[Was zu tun ist]:
A. Fasse im Artikel über Düringers Wutbürgerrede den Absatz, der mit "Klagenfurt/Wien - Was den Franzosen" beginnt, als kurze Liste zusammen und behalte dabei seine wichtigsten Fakten.
B. Schreib den Artikel über Düringers Wutbürgerrede nach seinem letzten Satz weiter.

[Textauszug]:
┌────────
Im Netz, aber nicht nur da, formieren sie sich: Die neuen politischen Alternativen. Und solche, die das gerne werden wollen.

Collage: DER STANDARD

Bild nicht mehr verfügbar.

Düringer versteht seine Wutbürgerrede weniger als Impulsgeber denn als eine "kleine Volkszählung, um zu schauen, wie die Stimmung wirklich ist".

Foto: APA/Neubauer

Klagenfurt/Wien - Was den Franzosen der Widerstandskämpfer Stéphane Hessel, ist den Österreichern ihr Roland Düringer. Während Ersterer mit seinen Manifesten ("Empört Euch!", "Engagiert Euch!") seine Mitbürger politisch wachzurütteln versuchte, hielt der heimische Kabarettist seine viel beachtete "Wutbürgerrede" im TV. Sein Sukkus: "Wir sind wütend, ziemlich wütend, weil diese Polit-Marionetten offenbar ihre Aufgabe vergessen haben, nämlich uns, der Gemeinschaft zu dienen."
└────────
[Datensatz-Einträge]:
┌────────
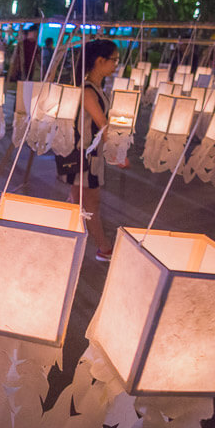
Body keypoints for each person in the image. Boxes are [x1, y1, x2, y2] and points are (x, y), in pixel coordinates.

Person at [56, 38, 118, 261]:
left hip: (90, 155)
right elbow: (103, 125)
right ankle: (104, 248)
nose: (116, 65)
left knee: (80, 201)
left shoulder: (95, 89)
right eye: (114, 60)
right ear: (100, 61)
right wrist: (118, 151)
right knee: (89, 203)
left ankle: (62, 239)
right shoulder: (88, 90)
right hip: (84, 156)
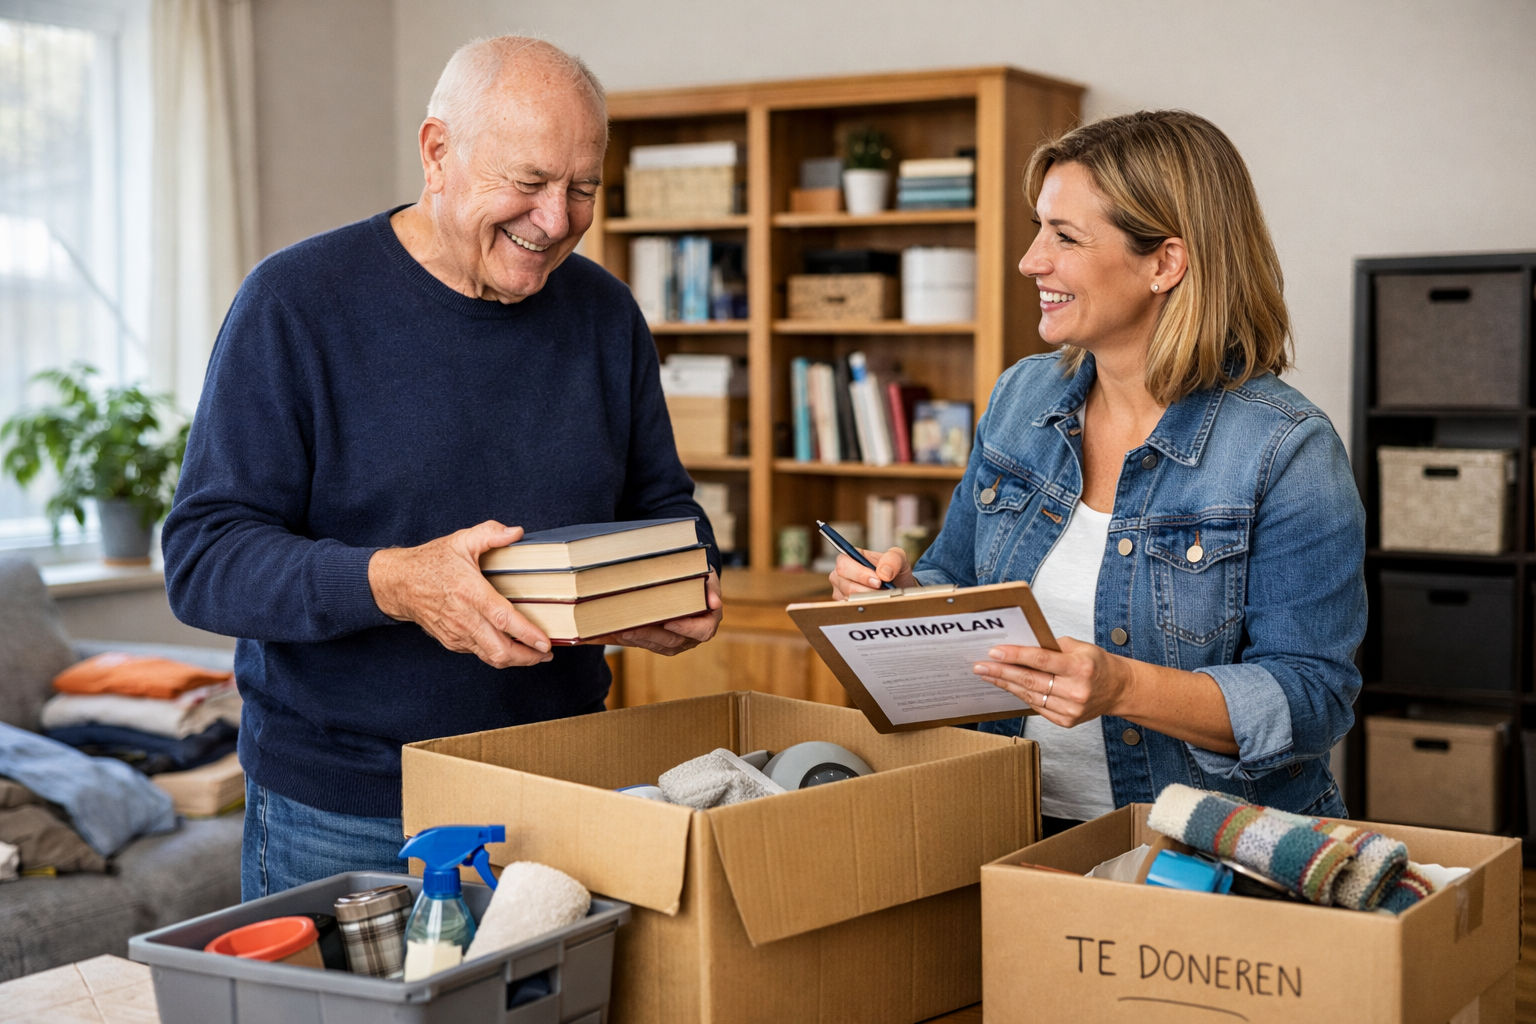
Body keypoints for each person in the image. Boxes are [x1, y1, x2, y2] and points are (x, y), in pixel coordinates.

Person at [162, 36, 723, 899]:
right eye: (529, 184)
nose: (556, 220)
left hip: (561, 788)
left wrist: (665, 586)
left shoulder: (606, 315)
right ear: (437, 152)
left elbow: (667, 511)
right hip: (348, 810)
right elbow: (204, 560)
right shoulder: (294, 303)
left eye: (582, 190)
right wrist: (396, 582)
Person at [830, 110, 1365, 833]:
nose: (1030, 261)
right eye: (1038, 228)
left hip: (1197, 849)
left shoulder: (1285, 449)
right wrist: (899, 599)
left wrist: (1123, 687)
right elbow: (953, 576)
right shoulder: (1022, 396)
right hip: (1006, 826)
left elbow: (1313, 698)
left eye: (1065, 237)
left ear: (1164, 263)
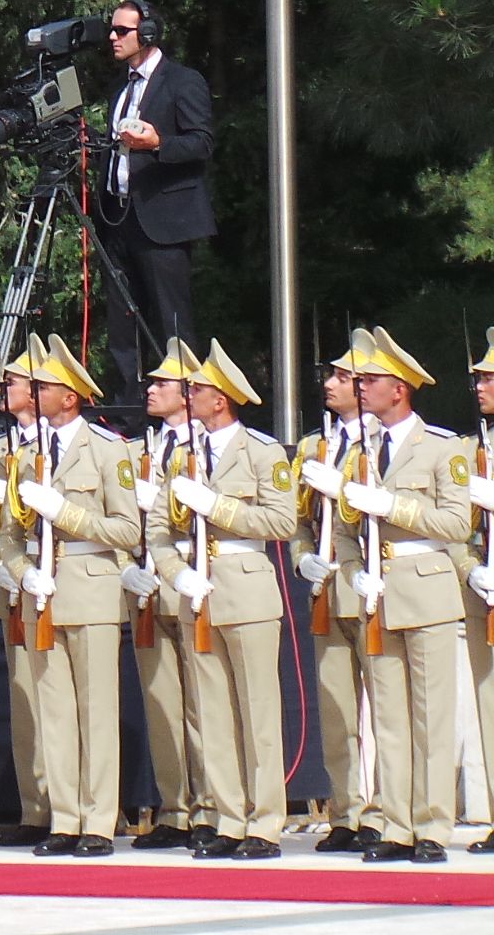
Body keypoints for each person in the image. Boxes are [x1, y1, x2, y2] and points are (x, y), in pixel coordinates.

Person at [300, 327, 471, 862]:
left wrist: (389, 505)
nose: (361, 386)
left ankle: (433, 828)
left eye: (370, 380)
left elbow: (455, 523)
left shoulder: (443, 447)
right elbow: (346, 527)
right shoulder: (359, 449)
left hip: (425, 590)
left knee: (429, 718)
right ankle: (396, 826)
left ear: (399, 389)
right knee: (389, 720)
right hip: (377, 593)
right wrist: (351, 571)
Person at [146, 339, 291, 860]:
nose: (192, 395)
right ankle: (228, 820)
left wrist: (217, 505)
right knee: (214, 714)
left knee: (257, 714)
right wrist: (176, 573)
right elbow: (158, 529)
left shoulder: (263, 452)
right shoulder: (182, 456)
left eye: (200, 389)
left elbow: (280, 521)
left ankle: (265, 822)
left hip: (246, 584)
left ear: (221, 400)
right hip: (196, 591)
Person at [10, 335, 139, 856]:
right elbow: (8, 534)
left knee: (96, 711)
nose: (31, 393)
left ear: (70, 398)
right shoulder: (25, 453)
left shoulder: (109, 451)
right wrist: (21, 572)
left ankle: (98, 821)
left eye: (43, 387)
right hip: (42, 593)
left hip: (90, 587)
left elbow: (127, 529)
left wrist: (65, 514)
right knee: (54, 713)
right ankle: (64, 819)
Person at [94, 0, 215, 393]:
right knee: (122, 323)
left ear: (147, 34)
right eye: (112, 30)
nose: (112, 37)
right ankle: (128, 413)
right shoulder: (118, 87)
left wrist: (158, 143)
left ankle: (182, 407)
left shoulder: (182, 80)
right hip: (119, 216)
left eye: (121, 31)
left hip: (163, 218)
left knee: (170, 322)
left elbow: (201, 143)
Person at [290, 333, 376, 853]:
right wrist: (303, 554)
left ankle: (388, 810)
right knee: (337, 709)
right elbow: (299, 518)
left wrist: (341, 490)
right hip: (326, 586)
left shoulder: (381, 442)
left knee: (384, 709)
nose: (329, 384)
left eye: (342, 377)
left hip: (371, 584)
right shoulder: (310, 446)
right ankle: (347, 812)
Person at [126, 346, 201, 850]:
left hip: (194, 582)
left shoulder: (207, 448)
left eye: (162, 383)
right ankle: (176, 810)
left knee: (204, 706)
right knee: (164, 707)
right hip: (150, 588)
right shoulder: (141, 449)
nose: (151, 389)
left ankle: (213, 809)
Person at [0, 344, 49, 847]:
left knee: (66, 703)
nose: (4, 387)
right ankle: (37, 806)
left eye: (15, 380)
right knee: (26, 700)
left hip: (61, 583)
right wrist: (1, 570)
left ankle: (80, 808)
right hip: (18, 583)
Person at [464, 331, 494, 857]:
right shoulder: (472, 450)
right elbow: (457, 528)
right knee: (490, 707)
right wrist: (471, 568)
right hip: (486, 591)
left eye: (488, 378)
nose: (480, 385)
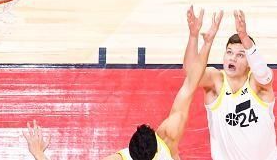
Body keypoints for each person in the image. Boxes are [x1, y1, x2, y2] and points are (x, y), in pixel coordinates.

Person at [23, 9, 223, 160]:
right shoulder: (168, 138)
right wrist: (202, 40)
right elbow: (190, 83)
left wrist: (38, 152)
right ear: (157, 141)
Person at [183, 7, 277, 160]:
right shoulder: (216, 82)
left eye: (240, 55)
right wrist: (194, 36)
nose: (232, 58)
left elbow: (264, 75)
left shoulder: (257, 84)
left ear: (250, 63)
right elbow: (191, 75)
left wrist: (244, 37)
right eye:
└────────
[Lösungen]:
A.
- Roland Düringer ist für die Österreicher, was der Widerstandskämpfer Stéphane Hessel für die Franzosen ist.
- Hessel wollte seine Mitbürger mit Manifesten wie "Empört Euch!" und "Engagiert Euch!" politisch wachrütteln.
- Düringer ist Kabarettist und hielt im Fernsehen seine viel beachtete "Wutbürgerrede".
- Deren Kern: Die Bürger seien wütend, weil die "Polit-Marionetten" vergessen hätten, der Gemeinschaft zu dienen.

B.
Heute ist Düringer gefragter Ansprechpartner diverser Bürgerinitiativen, die ihre Unzufriedenheit über die Politik zu kanalisieren suchen. Im Gespräch mit dem STANDARD, findet er es zwar "schon prinzipiell gut, dass sich etwas tut" , hat aber ebenso prinzipielle Bedenken: Er rechnet damit, dass sich die diversen Gruppierungen "irgendwann untereinander zerstreiten" werden. "Weil ja alle ihre Idee für die bessere halten. Und das System wird zuschauen und lachen." Seine Wutbürgerrede versteht er weniger als Impulsgeber denn als eine "kleine Volkszählung, um zu schauen, wie die Stimmung wirklich ist".

Scheuch-Urteil Initialzündung für Kärntner Wutbürger

Und wie ist sie? Ein gutes Dutzend motivierte Zivilgesellschafter sind momentan unterwegs, die politische Landschaft zu erneuern. Eine der Gruppierungen ist im Polit-Brennpunkt Kärnten aktiv: die "Mutbürger Kärntens".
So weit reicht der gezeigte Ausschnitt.